Task directions
Give each entry back by retyping it exactly as written.
..........
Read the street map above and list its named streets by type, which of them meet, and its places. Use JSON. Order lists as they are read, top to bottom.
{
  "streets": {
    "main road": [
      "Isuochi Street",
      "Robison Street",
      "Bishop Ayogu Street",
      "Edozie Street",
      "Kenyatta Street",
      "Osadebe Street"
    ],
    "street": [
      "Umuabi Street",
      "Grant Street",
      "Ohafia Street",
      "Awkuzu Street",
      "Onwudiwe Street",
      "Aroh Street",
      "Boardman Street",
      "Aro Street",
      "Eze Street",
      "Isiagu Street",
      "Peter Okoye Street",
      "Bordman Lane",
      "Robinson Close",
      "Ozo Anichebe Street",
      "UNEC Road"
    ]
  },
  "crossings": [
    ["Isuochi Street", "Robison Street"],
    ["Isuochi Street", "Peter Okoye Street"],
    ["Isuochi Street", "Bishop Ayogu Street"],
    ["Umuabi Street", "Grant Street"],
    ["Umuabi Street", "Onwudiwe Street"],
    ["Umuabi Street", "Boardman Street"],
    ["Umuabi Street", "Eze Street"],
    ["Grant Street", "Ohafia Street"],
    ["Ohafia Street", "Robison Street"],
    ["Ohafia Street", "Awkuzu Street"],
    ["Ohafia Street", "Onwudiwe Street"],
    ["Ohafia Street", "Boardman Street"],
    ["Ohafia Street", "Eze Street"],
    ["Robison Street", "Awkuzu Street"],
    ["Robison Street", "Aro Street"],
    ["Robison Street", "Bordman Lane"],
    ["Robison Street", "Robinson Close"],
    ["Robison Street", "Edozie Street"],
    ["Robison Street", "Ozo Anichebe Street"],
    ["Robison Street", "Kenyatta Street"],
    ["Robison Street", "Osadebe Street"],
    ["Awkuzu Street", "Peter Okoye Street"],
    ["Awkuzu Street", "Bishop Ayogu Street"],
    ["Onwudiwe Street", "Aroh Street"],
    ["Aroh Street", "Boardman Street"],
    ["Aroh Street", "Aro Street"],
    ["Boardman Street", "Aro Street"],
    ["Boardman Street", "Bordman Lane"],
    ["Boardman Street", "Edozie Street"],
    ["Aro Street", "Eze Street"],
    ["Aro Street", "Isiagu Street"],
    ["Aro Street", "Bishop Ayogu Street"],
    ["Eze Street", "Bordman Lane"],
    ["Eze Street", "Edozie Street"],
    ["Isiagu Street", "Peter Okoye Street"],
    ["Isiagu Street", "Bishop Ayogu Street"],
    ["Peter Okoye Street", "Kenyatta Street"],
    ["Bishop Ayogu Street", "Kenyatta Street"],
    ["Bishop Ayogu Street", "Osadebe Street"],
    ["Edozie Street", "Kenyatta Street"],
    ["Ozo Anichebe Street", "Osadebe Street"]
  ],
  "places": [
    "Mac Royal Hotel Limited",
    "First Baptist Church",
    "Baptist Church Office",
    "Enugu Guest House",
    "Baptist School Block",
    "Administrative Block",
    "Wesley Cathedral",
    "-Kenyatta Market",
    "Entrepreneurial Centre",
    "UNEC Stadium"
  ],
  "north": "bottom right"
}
..........
Task answer
Read the street map above and list its named streets by type, which of them meet, and its places. Use JSON. Order lists as they are read, top to bottom.
{
  "streets": {
    "main road": [
      "Isuochi Street",
      "Robison Street",
      "Bishop Ayogu Street",
      "Edozie Street",
      "Kenyatta Street",
      "Osadebe Street"
    ],
    "street": [
      "Umuabi Street",
      "Grant Street",
      "Ohafia Street",
      "Awkuzu Street",
      "Onwudiwe Street",
      "Aroh Street",
      "Boardman Street",
      "Aro Street",
      "Eze Street",
      "Isiagu Street",
      "Peter Okoye Street",
      "Bordman Lane",
      "Robinson Close",
      "Ozo Anichebe Street",
      "UNEC Road"
    ]
  },
  "crossings": [
    ["Isuochi Street", "Robison Street"],
    ["Isuochi Street", "Peter Okoye Street"],
    ["Isuochi Street", "Bishop Ayogu Street"],
    ["Umuabi Street", "Grant Street"],
    ["Umuabi Street", "Onwudiwe Street"],
    ["Umuabi Street", "Boardman Street"],
    ["Umuabi Street", "Eze Street"],
    ["Grant Street", "Ohafia Street"],
    ["Ohafia Street", "Robison Street"],
    ["Ohafia Street", "Awkuzu Street"],
    ["Ohafia Street", "Onwudiwe Street"],
    ["Ohafia Street", "Boardman Street"],
    ["Ohafia Street", "Eze Street"],
    ["Robison Street", "Awkuzu Street"],
    ["Robison Street", "Aro Street"],
    ["Robison Street", "Bordman Lane"],
    ["Robison Street", "Robinson Close"],
    ["Robison Street", "Edozie Street"],
    ["Robison Street", "Ozo Anichebe Street"],
    ["Robison Street", "Kenyatta Street"],
    ["Robison Street", "Osadebe Street"],
    ["Awkuzu Street", "Peter Okoye Street"],
    ["Awkuzu Street", "Bishop Ayogu Street"],
    ["Onwudiwe Street", "Aroh Street"],
    ["Aroh Street", "Boardman Street"],
    ["Aroh Street", "Aro Street"],
    ["Boardman Street", "Aro Street"],
    ["Boardman Street", "Bordman Lane"],
    ["Boardman Street", "Edozie Street"],
    ["Aro Street", "Eze Street"],
    ["Aro Street", "Isiagu Street"],
    ["Aro Street", "Bishop Ayogu Street"],
    ["Eze Street", "Bordman Lane"],
    ["Eze Street", "Edozie Street"],
    ["Isiagu Street", "Peter Okoye Street"],
    ["Isiagu Street", "Bishop Ayogu Street"],
    ["Peter Okoye Street", "Kenyatta Street"],
    ["Bishop Ayogu Street", "Kenyatta Street"],
    ["Bishop Ayogu Street", "Osadebe Street"],
    ["Edozie Street", "Kenyatta Street"],
    ["Ozo Anichebe Street", "Osadebe Street"]
  ],
  "places": [
    "Mac Royal Hotel Limited",
    "First Baptist Church",
    "Baptist Church Office",
    "Enugu Guest House",
    "Baptist School Block",
    "Administrative Block",
    "Wesley Cathedral",
    "-Kenyatta Market",
    "Entrepreneurial Centre",
    "UNEC Stadium"
  ],
  "north": "bottom right"
}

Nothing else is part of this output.